[Collected data]
· · · · · · ·
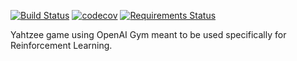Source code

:[![Build Status](https://travis-ci.com/villebro/gym-yahtzee.svg?branch=master)](https://travis-ci.com/villebro/gym-yahtzee)
[![codecov](https://codecov.io/gh/villebro/gym-yahtzee/branch/master/graph/badge.svg)](https://codecov.io/gh/villebro/gym-yahtzee)
[![Requirements Status](https://requires.io/github/villebro/gym-yahtzee/requirements.svg?branch=master)](https://requires.io/github/villebro/gym-yahtzee/requirements/?branch=master)

Yahtzee game using OpenAI Gym meant to be used specifically for Reinforcement Learning.
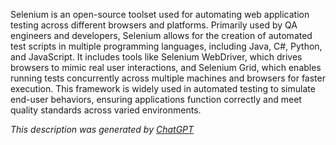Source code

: Selenium is an open-source toolset used for automating web application testing across different browsers and platforms. Primarily used by QA engineers and developers, Selenium allows for the creation of automated test scripts in multiple programming languages, including Java, C#, Python, and JavaScript. It includes tools like Selenium WebDriver, which drives browsers to mimic real user interactions, and Selenium Grid, which enables running tests concurrently across multiple machines and browsers for faster execution. This framework is widely used in automated testing to simulate end-user behaviors, ensuring applications function correctly and meet quality standards across varied environments.

*This description was generated by [ChatGPT](https://chatgpt.com/)*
· · · · · · ·
Look through the lines above and collect those with the word "villebro".

:[![Build Status](https://travis-ci.com/villebro/gym-yahtzee.svg?branch=master)](https://travis-ci.com/villebro/gym-yahtzee)
[![codecov](https://codecov.io/gh/villebro/gym-yahtzee/branch/master/graph/badge.svg)](https://codecov.io/gh/villebro/gym-yahtzee)
[![Requirements Status](https://requires.io/github/villebro/gym-yahtzee/requirements.svg?branch=master)](https://requires.io/github/villebro/gym-yahtzee/requirements/?branch=master)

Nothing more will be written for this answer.